Federal Discount Rate - What it means: The interest rate at which an eligible financial institution may borrow funds directly from a Federal Reserve bank. Banks whose reserves dip below the reserve requirement set by the Federal Reserve's board of governors use that money to correct their shortage. The board of directors of each reserve bank sets the discount rate every 14 days. It's considered the last resort for banks, which usually borrow from each other. How it's used: The Fed uses the discount rate to control the supply of available funds, which in turn influences inflation and overall interest rates. The more money available, the more likely inflation will occur. Raising the rate makes it more expensive to borrow from the Fed. That lowers the supply of available money, which increases the short-term interest rates. Lowering the rate has the opposite effect, bringing short-term interest rates down.
yitbos
It’s stupid because oil prices don’t cause inflation.

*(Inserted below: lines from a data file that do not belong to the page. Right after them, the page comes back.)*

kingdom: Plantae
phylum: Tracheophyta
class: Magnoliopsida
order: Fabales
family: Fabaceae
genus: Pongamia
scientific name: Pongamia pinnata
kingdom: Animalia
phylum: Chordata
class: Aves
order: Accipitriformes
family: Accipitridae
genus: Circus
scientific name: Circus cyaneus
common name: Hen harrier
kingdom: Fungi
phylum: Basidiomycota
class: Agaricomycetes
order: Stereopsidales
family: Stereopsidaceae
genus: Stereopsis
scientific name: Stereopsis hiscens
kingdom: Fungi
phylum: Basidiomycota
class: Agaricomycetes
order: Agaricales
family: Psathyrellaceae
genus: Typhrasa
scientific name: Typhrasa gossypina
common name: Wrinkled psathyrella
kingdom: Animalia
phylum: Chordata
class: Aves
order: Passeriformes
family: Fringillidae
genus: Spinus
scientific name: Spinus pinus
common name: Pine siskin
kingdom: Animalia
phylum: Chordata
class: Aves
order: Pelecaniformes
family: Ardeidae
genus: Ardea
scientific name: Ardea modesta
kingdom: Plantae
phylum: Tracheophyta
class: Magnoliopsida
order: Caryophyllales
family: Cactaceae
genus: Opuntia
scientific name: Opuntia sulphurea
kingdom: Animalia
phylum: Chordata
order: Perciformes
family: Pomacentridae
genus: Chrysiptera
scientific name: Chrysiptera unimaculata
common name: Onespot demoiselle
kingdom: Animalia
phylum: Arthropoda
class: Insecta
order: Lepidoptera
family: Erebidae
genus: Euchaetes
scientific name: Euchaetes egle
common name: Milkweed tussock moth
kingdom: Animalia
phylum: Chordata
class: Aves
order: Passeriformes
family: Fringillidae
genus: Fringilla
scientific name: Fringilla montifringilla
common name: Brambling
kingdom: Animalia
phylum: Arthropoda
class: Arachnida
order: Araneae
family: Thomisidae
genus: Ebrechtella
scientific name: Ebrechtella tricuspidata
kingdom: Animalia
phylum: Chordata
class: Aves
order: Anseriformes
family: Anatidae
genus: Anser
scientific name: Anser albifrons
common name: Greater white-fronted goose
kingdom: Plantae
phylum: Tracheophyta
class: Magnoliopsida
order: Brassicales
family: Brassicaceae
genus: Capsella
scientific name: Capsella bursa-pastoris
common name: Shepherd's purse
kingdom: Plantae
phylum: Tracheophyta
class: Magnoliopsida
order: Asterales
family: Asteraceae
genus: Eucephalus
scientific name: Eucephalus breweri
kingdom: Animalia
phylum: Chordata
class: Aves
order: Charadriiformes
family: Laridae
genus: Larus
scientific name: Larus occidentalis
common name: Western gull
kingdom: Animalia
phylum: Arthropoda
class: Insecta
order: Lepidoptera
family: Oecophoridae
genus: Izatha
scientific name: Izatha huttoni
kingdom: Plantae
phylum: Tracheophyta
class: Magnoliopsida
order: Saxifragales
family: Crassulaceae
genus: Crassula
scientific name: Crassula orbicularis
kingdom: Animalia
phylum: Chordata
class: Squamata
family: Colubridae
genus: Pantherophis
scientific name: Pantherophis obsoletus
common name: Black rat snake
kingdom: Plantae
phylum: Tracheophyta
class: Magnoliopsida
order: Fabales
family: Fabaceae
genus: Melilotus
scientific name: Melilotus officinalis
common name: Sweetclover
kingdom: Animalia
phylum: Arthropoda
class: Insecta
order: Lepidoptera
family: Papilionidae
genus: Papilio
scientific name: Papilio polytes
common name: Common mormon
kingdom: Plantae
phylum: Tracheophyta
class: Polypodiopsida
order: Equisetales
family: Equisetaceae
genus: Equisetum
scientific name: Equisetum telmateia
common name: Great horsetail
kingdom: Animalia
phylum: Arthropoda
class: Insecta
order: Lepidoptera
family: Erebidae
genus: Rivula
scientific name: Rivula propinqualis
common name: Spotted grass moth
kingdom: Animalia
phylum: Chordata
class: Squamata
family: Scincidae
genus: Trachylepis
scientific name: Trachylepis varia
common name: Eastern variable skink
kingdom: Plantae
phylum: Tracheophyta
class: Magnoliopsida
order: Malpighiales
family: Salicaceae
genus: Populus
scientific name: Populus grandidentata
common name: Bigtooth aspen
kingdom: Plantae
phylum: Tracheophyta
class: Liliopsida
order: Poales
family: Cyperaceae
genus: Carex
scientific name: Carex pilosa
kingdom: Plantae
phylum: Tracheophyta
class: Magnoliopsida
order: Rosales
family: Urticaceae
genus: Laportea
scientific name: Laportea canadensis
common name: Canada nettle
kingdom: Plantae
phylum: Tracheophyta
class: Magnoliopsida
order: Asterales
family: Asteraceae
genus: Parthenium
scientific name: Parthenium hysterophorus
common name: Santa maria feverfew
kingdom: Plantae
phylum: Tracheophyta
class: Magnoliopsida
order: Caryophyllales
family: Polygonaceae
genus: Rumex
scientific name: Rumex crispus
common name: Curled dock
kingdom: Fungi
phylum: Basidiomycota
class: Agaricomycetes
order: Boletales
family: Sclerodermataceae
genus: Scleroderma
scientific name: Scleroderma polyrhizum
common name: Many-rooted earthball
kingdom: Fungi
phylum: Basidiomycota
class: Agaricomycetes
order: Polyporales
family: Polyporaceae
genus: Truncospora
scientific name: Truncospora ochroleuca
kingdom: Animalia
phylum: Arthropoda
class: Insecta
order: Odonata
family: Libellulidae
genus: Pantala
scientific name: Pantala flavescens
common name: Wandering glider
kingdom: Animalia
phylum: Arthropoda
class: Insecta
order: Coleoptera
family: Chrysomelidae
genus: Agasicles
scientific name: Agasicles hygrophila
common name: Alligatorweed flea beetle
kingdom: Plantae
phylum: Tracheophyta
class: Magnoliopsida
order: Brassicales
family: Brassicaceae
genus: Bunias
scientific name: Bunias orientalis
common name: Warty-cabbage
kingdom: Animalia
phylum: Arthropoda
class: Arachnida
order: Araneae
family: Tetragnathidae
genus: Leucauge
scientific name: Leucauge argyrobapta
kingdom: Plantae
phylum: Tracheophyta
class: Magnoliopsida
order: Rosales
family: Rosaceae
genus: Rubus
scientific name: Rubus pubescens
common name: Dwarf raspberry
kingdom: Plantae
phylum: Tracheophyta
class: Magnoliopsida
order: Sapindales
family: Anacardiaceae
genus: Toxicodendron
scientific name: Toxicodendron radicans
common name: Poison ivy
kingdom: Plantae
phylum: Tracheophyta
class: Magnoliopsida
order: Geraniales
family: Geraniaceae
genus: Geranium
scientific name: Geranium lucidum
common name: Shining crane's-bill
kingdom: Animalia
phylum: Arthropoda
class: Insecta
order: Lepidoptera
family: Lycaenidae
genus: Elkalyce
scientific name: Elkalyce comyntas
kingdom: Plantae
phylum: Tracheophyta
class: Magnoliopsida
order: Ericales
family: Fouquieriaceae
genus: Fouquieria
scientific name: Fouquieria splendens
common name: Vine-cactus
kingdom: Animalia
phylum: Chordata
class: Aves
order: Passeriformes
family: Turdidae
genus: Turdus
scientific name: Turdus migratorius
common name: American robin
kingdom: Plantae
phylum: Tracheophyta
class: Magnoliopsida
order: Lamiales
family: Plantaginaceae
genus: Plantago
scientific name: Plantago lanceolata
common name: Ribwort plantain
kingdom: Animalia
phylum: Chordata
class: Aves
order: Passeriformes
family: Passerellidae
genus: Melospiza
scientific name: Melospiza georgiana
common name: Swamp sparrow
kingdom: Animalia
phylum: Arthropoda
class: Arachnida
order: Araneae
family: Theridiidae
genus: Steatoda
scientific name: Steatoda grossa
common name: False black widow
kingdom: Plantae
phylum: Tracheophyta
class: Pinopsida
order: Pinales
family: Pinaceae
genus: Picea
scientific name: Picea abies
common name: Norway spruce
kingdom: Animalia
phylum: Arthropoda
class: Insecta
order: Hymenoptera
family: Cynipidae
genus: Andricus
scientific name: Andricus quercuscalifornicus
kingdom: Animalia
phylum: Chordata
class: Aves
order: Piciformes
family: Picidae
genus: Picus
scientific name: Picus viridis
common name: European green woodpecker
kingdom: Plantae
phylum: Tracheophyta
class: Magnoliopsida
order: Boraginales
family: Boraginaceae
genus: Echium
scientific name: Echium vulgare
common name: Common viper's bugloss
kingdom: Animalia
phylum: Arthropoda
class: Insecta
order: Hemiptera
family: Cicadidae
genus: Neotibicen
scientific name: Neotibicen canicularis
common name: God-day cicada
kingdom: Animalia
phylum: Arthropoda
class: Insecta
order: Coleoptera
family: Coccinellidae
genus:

OK, let’s take a different tack.
You said,
>> Central banks everywhere are fighting oil prices with higher interest rates. Its a stupid thing to do.
Then you said,
>> Its stupid because oil prices dont cause inflation.
That hinges on your assertion that central banks are fighting “oil prices” with higher interest rates.
Do you have any support for that assertion? Can you point me to a link that gives evidence that central bankers claim higher interest rates are “fighting oil prices”?
Because I think CB are fighting CORE INFLATION (not “oil prices”) with higher interest rates.
But it really doesn't matter whether I am right about their reason for hiking rates. What matters is that central banks are ineffective at fighting inflation, because they operate on the incorrect theory that the source of inflation is economic, whether it's low unemployment or oil prices, or something else.
Here is a chart documenting the Federal Reserve's failure. It should be noted that the FOMC started operations in 1936, and promptly caused a recession because it incorrectly feared that ample gold reserves would cause inflation.
Thanks for taking the time to post a thoughtful response.
I see that you and I have a difference in opinion re: the role and effectiveness of a central bank. We’ll probably have to agree to disagree, but I’ll remain interested in your informed opinion.
By the way, you say:
>> Looking at Europe, growth is lackluster, and unemployment is still high, yet they are hiking rates.
That’s true in part, but not uniformly throughout Europe. Germany, for example, has held the line on wage cost and is experiencing decent growth and even shows some progress on unemployment. Germany is a significant factor in the entire EU economy.